Bleibt die Frage nach dem Absatz

Wenn die Erntehelfer hier sind, ist erst einmal die Produktionssicherheit gerettet für die Spargelernte. Aber was ist mit dem Absatz? Umbergs Prognose ist da pessimistisch. „Die Gastronomie und ihre Zulieferer sind bei den jetzigen Einschränkungen als Abnehmer tot. Und ob die großen Handelsketten jetzt mal wegkommen von der Parole Billig, billig, billig bei den Lebensmitteln, wird man sehen müssen“

Wegen des Mindestlohns, vor dessen Umsetzung in der Landwirtschaft Umberg immer gewarnt hat, haben viele Betriebe in den vergangenen Jahren in Technik investiert. „Wir haben alle keine Rücklagen bilden können“, sagt Umberg und Prophezeit: „Es wird Betriebsschließungen geben. Und dann stellt sich irgendwann die Frfage nach der Sicherheit der Lebensmittelversorgung.

Funktionär beruhigt: Versorgung ist gesichert

So weit will Bauernfunktionär Beringmeier noch nicht gehen. Die Hamsterkäufe der letzten Tage hätten die zentrale Bedeutung der Landwirtschaft gezeigt: Als Lebensmittelproduzenten stellten Landwirtinnen und Landwirte in Westfalen-Lippe täglich sicher, dass die Supermarktregale und Hofläden mit frischen regional produzierten Produkten gefüllt seien.

„Mitten in der Krise gibt es aber auch gute Nachrichten“, sagt Beringmeier.
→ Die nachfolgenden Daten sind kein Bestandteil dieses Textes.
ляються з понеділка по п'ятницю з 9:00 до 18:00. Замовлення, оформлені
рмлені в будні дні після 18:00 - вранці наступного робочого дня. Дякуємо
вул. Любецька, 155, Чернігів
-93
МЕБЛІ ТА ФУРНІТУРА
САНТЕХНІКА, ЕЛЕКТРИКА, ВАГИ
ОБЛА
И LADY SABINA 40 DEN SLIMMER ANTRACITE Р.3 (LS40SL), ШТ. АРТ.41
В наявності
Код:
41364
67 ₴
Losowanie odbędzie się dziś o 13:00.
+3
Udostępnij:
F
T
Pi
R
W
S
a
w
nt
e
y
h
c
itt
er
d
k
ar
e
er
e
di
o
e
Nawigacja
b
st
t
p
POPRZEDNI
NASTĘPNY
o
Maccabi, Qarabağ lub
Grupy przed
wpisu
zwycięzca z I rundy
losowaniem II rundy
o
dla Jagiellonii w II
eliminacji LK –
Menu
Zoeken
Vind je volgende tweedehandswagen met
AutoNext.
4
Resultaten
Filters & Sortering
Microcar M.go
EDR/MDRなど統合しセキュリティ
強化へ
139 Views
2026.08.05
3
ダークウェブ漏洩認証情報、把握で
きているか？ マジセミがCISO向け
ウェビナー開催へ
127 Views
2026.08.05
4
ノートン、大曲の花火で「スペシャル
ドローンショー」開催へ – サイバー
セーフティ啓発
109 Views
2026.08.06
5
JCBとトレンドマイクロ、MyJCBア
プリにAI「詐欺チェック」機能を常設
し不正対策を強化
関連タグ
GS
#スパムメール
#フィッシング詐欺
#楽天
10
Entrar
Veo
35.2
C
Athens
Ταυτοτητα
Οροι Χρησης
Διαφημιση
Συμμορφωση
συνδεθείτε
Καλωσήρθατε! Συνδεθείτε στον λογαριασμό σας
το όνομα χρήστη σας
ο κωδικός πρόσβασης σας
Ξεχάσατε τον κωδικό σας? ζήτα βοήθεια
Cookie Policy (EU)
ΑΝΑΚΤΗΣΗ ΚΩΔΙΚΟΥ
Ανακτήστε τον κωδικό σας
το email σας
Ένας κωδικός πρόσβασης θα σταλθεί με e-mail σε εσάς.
Zuerst möchte ich die Sorge nehmen, dass in Kürze zu wenig Lebensmittel zur Verfügung stehen könnten. Bei Weizen, Kartoffeln, Zucker, Käse, Milch und Schweinefleisch liegt der deutsche Selbstversorgungsgrad beispielsweise deutlich über 100 Prozent. Wir arbeiten – unabhängig von Klimawandel oder Wirtschaftskrise – 366 Tage im Jahr auf unseren Höfen und Feldern und in den Ställen, denn unsere Tiere müssen gefüttert werden und unsere Ernten können wir nicht verschieben.“

Aber natürlich setze die Sicherstellung der Versorgung für die landwirtschaftlichen Betriebe sowie den vor- und nachgelagerten Bereich voraus, dass Betriebsleiter und Mitarbeiter gesund seien, um den Tätigkeiten weiterhin wie bewährt nachzugehen. „Auch auf den Höfen muss der Personenkontakt auf ein Minimum reduziert werden, Hygienemaßnahmen müssen streng und sorgfältig umgesetzt werden.“ Wichtig sei, dass jeder einzelne Landwirt die Empfehlungen der Regierung annehme und konsequent umsetze.

Die Spargelsaison

Die Spargelsaison ist stark vom Wetter abhängig. In diesem Jahr wird sie nach Einschätzung des Verbands früher beginnen als Mitte April.

Den ersten Spargel in großen Mengen ernten traditionell die Bauern in Bayern, Baden-Württemberg, Rheinland-Pfalz und im Saarland, weil der Südwesten Deutschlands sonniger und wärmer ist.

Die Spargelsaison endet am Johannistag, dem 24. Juni. Danach treibt die Pflanze das „Spargelkraut“ aus. Rund 100 Tage bis zum ersten Frost braucht die Wurzel, um Energie für das nächste Frühjahr zu produzieren und einzulagern.